1. When she is born she is just half welcome because the parents expected a male child for vamsa vriddi. These days with scanning benefit, she is terminated even while still a fetus and allowed to grow and land on earth only if the parents already have a male child.

2. When she grew up as a child she was constantly aware of her 'weaker sex' position. She was not supposed to have a wrestling fist fight with her brothers. The brothers were always giving in and were very protective. Who wanted their protection. Stupid fellows.

3. She was sent to a dull and staid convent school or a girls' school.
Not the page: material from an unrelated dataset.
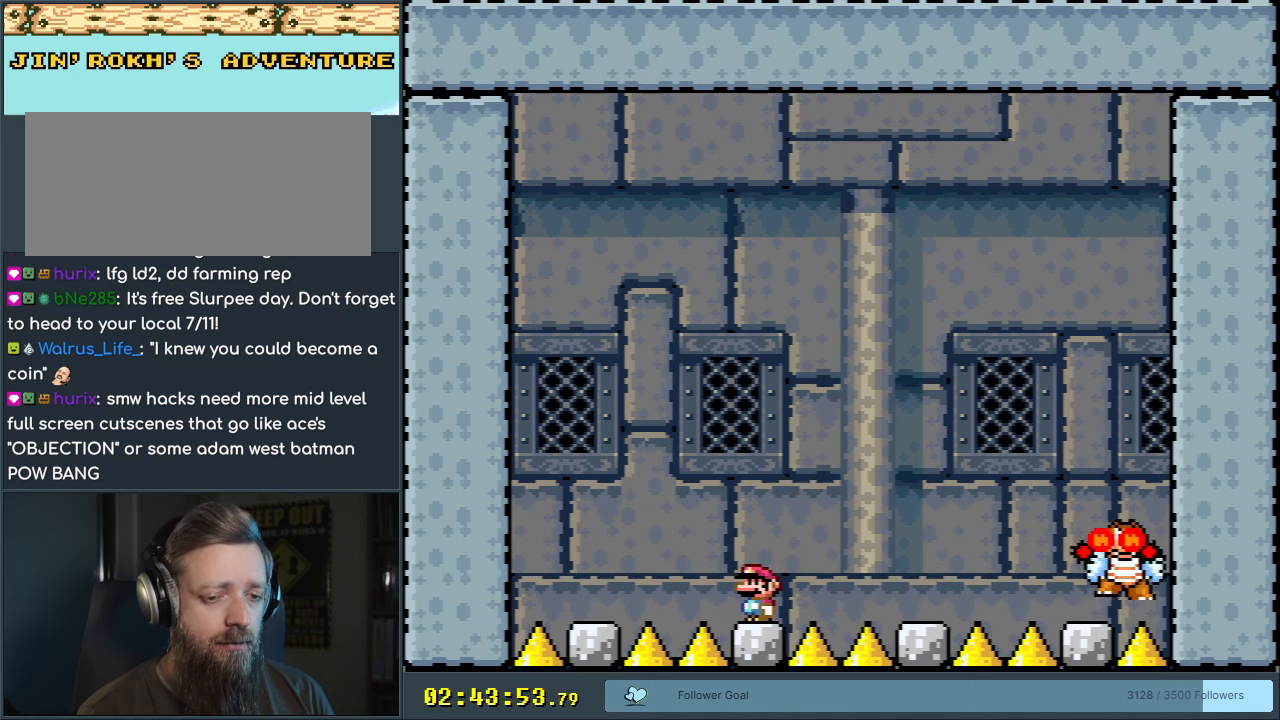
{"buttons": ["X"], "events": []}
4. Then came the phase when a marriage was the summum bonum of her existence. She did not want a marriage and yet she was pushed into one.
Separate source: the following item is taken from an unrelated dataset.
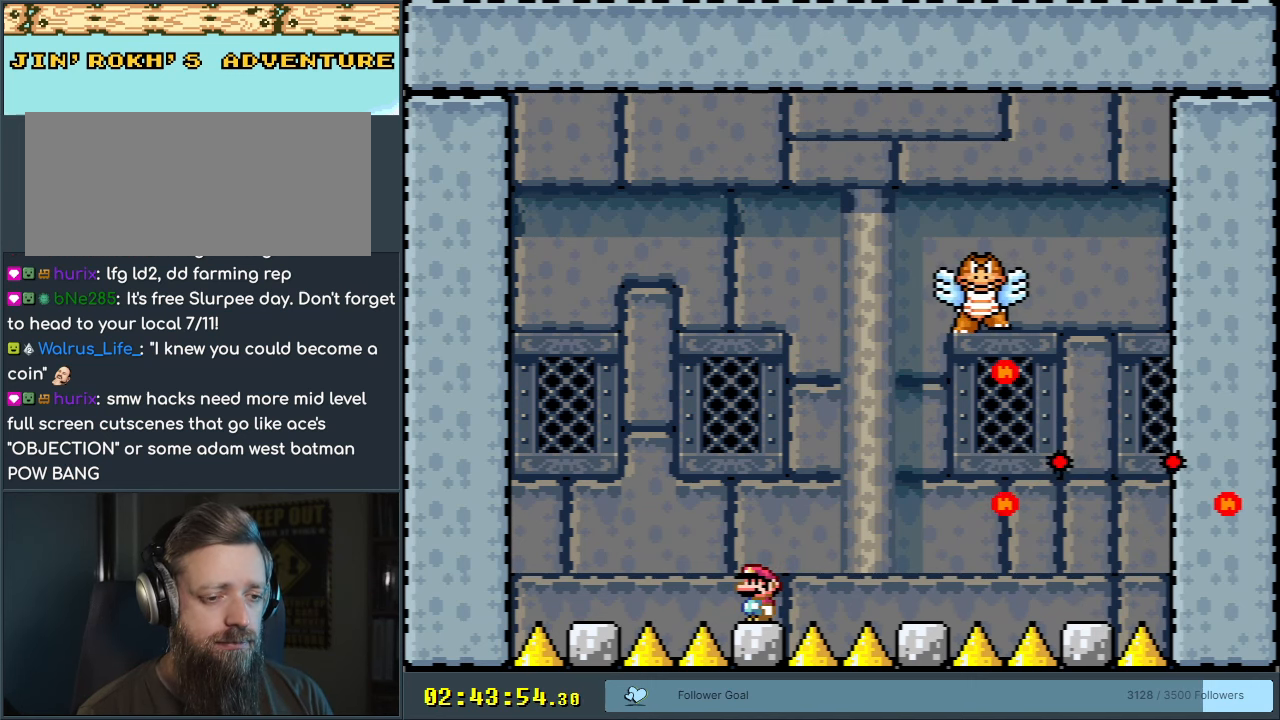
{"buttons": ["X"], "events": []}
5. Then altruism and spirit of sacrifice took over. Her world became just a husband and children. On some days when the lazy bone when it came home on all fours because of the effect of the chemical that has matabolized into the blood stream, she had a hell in hand to manage and she did manage it efficiently.
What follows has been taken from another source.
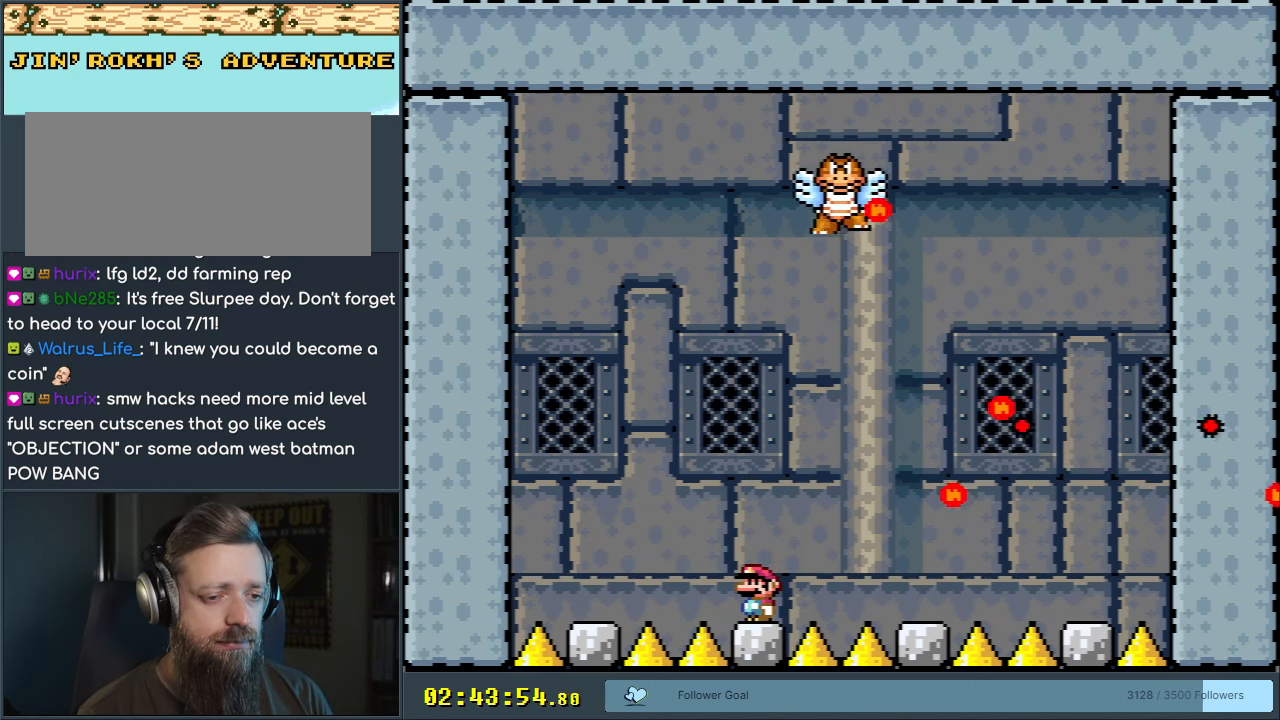
{"buttons": ["X"], "events": []}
6. Even for a modern woman of today the morning work largely consists of cooking, loading the washing machine, managing the servant maid, preparing the non cooperative kids for school and getting her lazy bone to get up from the bed.

7. The morning cacophony in a middle class home largely consists of the news from Arnab Goswamy blarring from Times Now channel in the TV, the kids shouting and taking it out on each other in a friendly wrestling, the Dhaya satakam sloka being chanted by the housewife as she wants to add that flavour too to the pudalankaai koottu she is cooking etc., Think of a day without a woman managing all this in the house, it will be a perfect example of what you will see in a lunatic asylum.

So the woman eminently deserves to die with her husband by the bed side grieving for her.


Trying to rationalize Sathi by irrational men! Women will not allow this! Why not men die with his wife by the bed side grieving for him?